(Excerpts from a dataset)
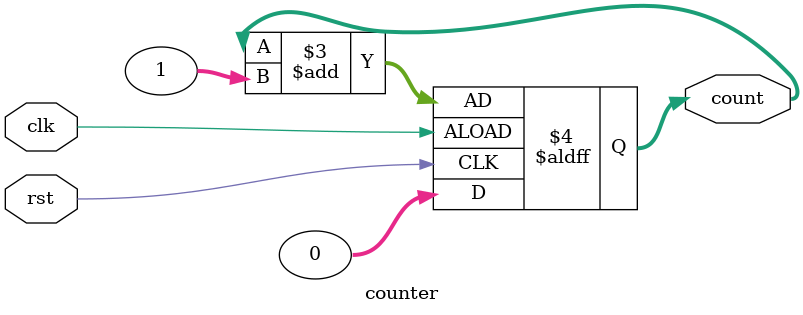
<source format=v>
module counter(input clk, input rst, output reg [31:0] count);

always@(posedge clk or posedge rst) begin
    if(clk == 1) begin
        count <= count + 32'b1;
    end else if(rst) begin
        count <= 32'b0;
    end else begin
        count <= count;
    end
end

endmodule

// module counter (
//   input clk,
//   input rst,
//   output reg [31:0] count
// );

// always @(posedge clk or posedge rst) begin
//     if (rst) begin
//         count <= 32'b0;
//     end else begin
//         count <= count + 32'b1;
//     end
// end

// endmodule
</source>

## Problem description
Repeat every record above exactly, but leave out any pictures.

## Written response
<source format=v>
module counter(input clk, input rst, output reg [31:0] count);

always@(posedge clk or posedge rst) begin
    if(clk == 1) begin
        count <= count + 32'b1;
    end else if(rst) begin
        count <= 32'b0;
    end else begin
        count <= count;
    end
end

endmodule

// module counter (
//   input clk,
//   input rst,
//   output reg [31:0] count
// );

// always @(posedge clk or posedge rst) begin
//     if (rst) begin
//         count <= 32'b0;
//     end else begin
//         count <= count + 32'b1;
//     end
// end

// endmodule
</source>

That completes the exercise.